Scintigraphy on gamma camera. It allows a correct visualization of the skeleton through the deposit of a radioisotope that acts as a tracer. When this isotope is deposited in increasing amounts at a certain site, it generates an increase in uptake, which is often the expression of a pathological process. It is a useful method to detect destructive lesions at the bone level, as occurs in neoplasms; however, strictly inflammatory diseases, such as rheumatoid arthritis, can produce images that are impossible to differentiate from those of a neoplastic lesion, although similar doubts may arise with common radiographs. Scintigraphy can also be used on the brain, liver, spleen, and kidney, but it provides less information on these organs than computed axial tomography and ultrasound.

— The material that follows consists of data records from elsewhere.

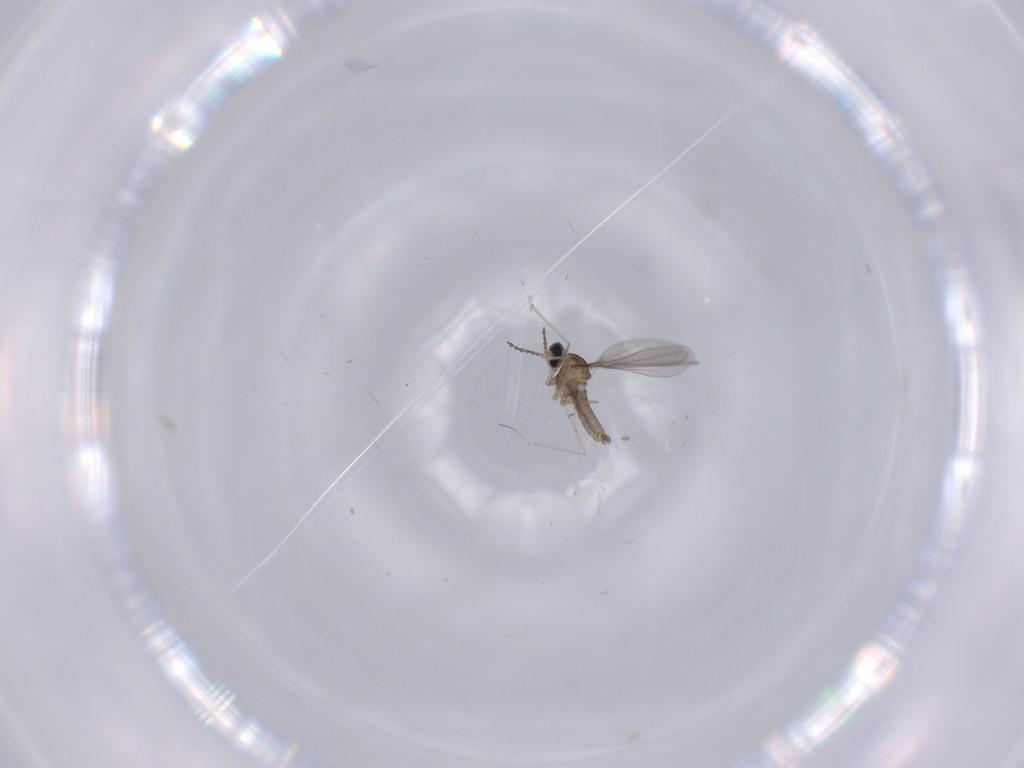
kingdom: Animalia
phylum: Arthropoda
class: Insecta
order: Diptera
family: Cecidomyiidae
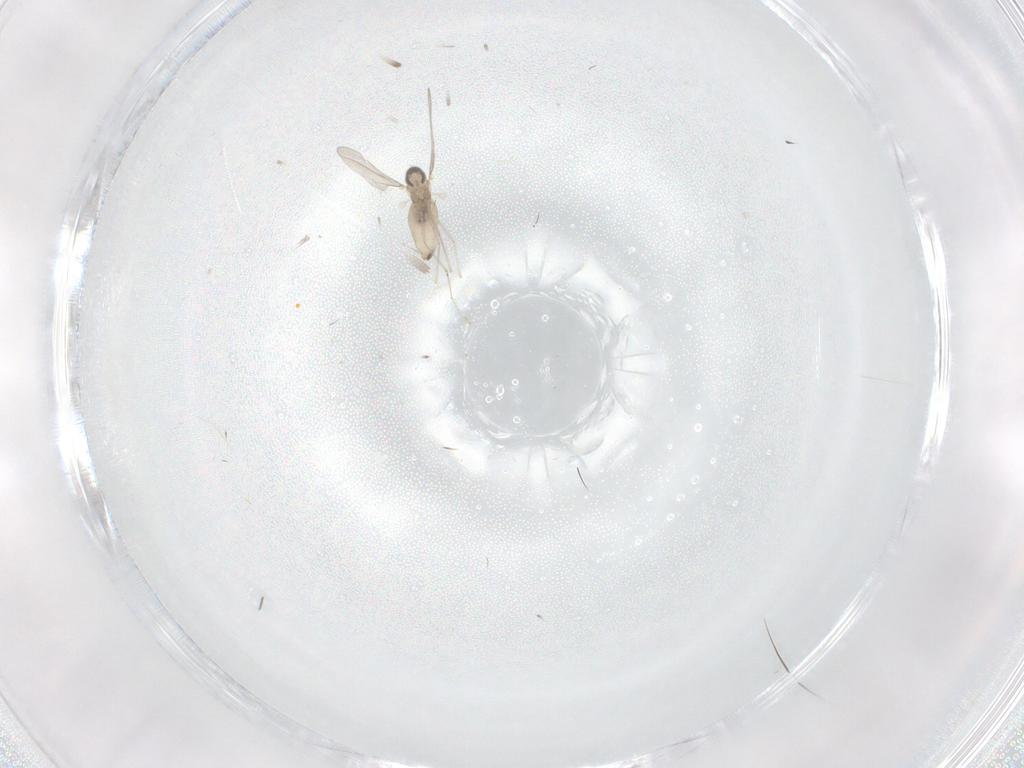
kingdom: Animalia
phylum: Arthropoda
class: Insecta
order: Diptera
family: Cecidomyiidae
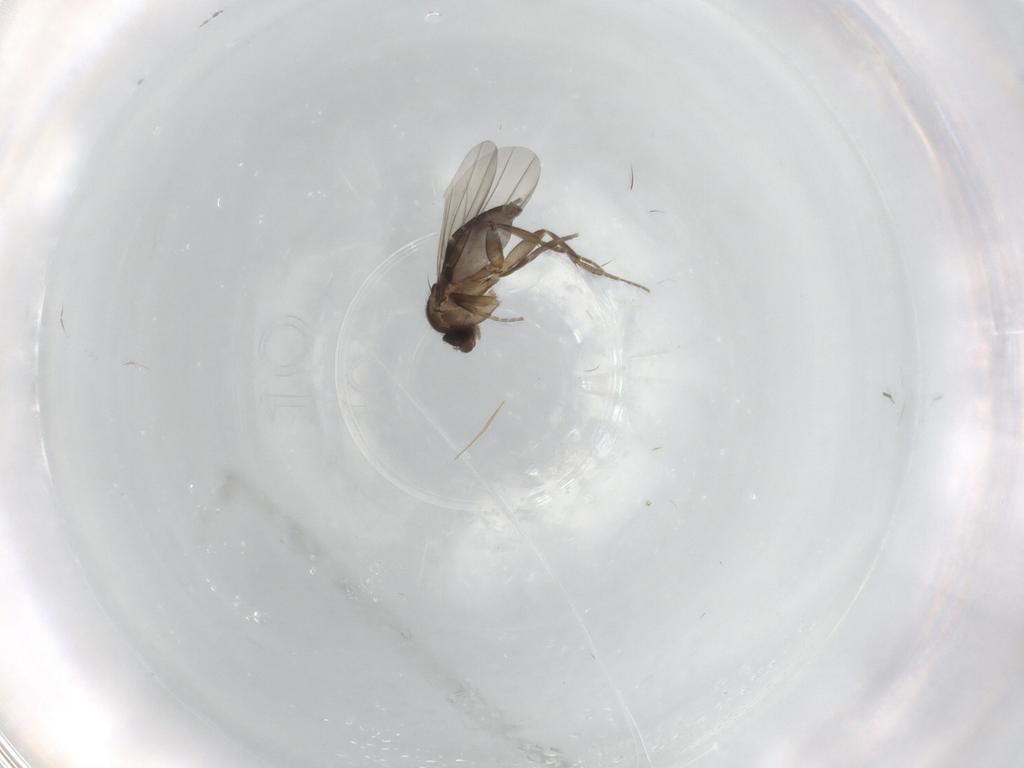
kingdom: Animalia
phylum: Arthropoda
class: Insecta
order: Diptera
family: Phoridae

Ultrasound It has its maximum application in the study of the cardiac cavities, the abdomen and the pelvis. It is useful to visualize the head of the pancreas, liver, gallbladder, gynecological and thyroid organs.

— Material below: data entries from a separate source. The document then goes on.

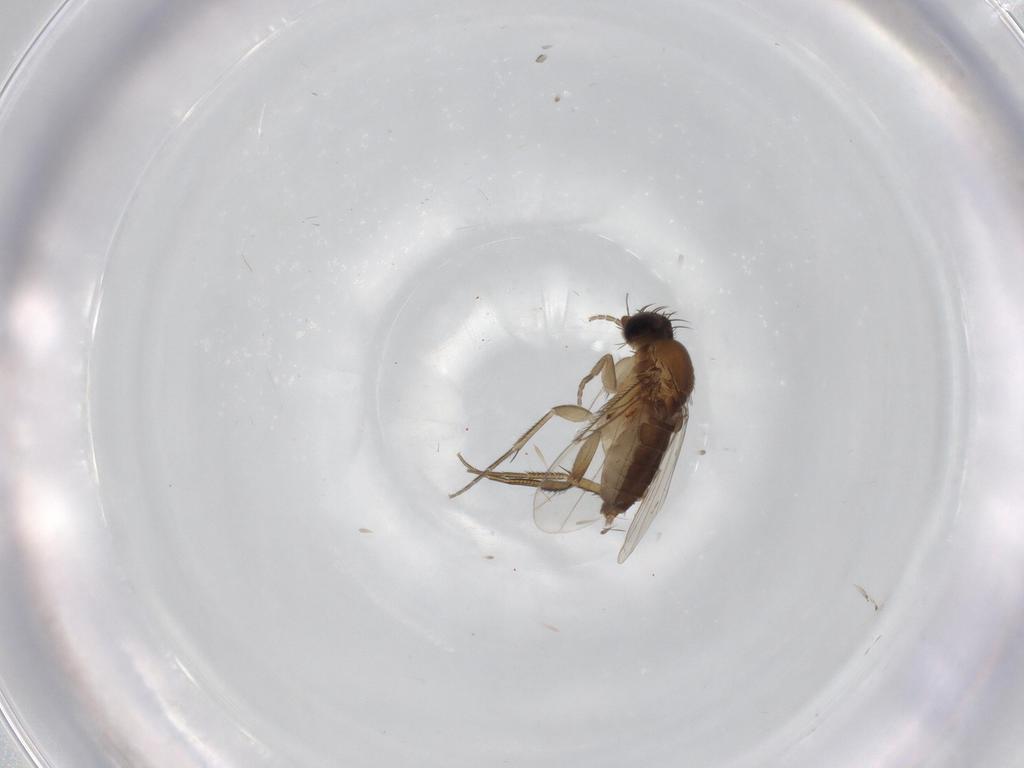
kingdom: Animalia
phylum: Arthropoda
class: Insecta
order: Diptera
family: Phoridae
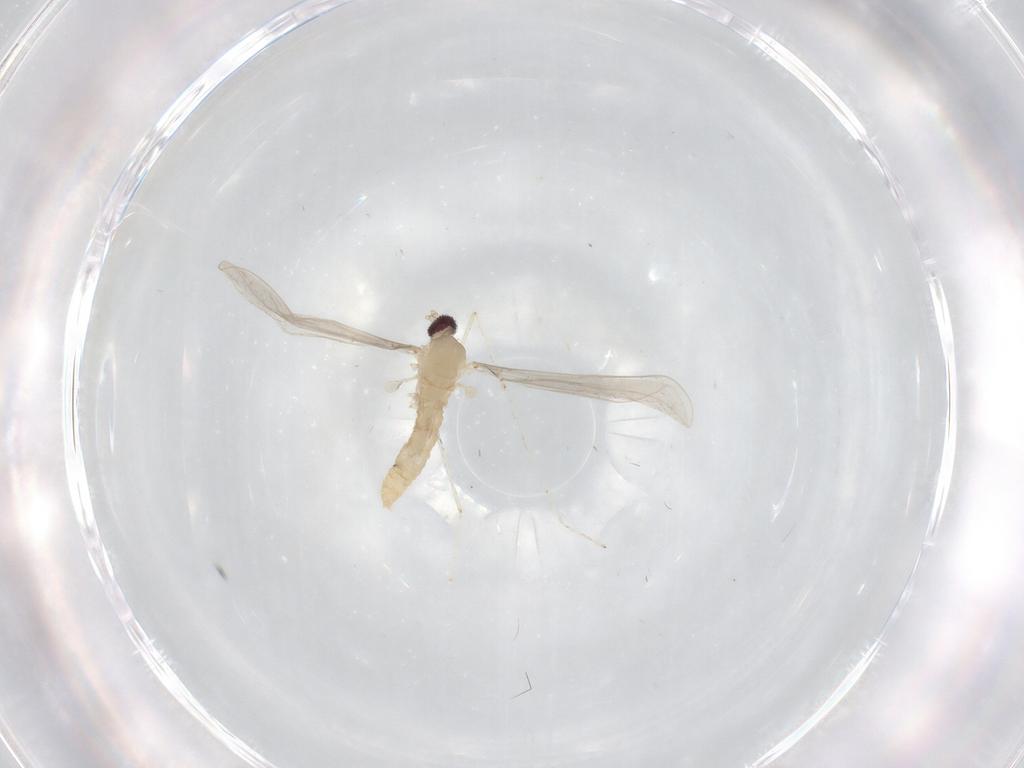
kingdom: Animalia
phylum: Arthropoda
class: Insecta
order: Diptera
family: Cecidomyiidae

Computed axial tomography (CAT). In the thorax, it has advantages over conventional radiology in terms of perception of small and deep parenchymal images. It shows well the nodes of the aortic window and other mediastinal areas, which are inscrutable with flat radiographs. At the abdomen and pelvis level, it allows to discriminate tumor masses of retroperitoneal location, such as lateroaortic lymphadenopathies, renal tumors and liver metastases; in addition, by using an intravenous contrast medium, it enables the functional examination of both urinary tract.

Nuclear magnetic resonance. It is a very useful imaging methodology, even superior to computed axial tomography to detect lesions in the central nervous system, being able to differentiate between areas of hemorrhage and tumor mass, it also has good definition for cerebral edema and can reveal tumor invasion of the meninges . In the case of lymphadenopathy, it does not seem to provide advantages over the information provided by the computed axial tomography.

Biopsy

With regard to adenopathy, it is preferable that the material be obtained by excision of a node rather than by puncture and aspiration, since in the first case the examination of the complete piece allows for more tissue to be studied, to gain knowledge of the state of the lymph node architecture, and obviate the risk of falling into lymph node areas that eventually do not contain pathology or that are not clearly representative of it, as can happen when performing an aspiration needle puncture.

Lymph node biopsy is required as an essential element for the diagnosis of Hodgkin's disease and lymphomas and needs its complement by immuno-histochemical techniques since in this way cell populations can be differentiated based on their dominant antigens (CD5 +, CD20 + , CD33 +, etc). This nowadays constitutes the necessary basis for the diagnosis and consequently for the correct choice of treatment.

Other times the lymph node biopsy, although it defines a neoplasm, does not allow it to be typified because it is a metastasis, and in this sense the typical case is any carcinoma that invades a lymph node.

In patients with toxoplasmosis, intracellular parasites can be observed in the extracted lymph node with the corresponding histochemical preparation.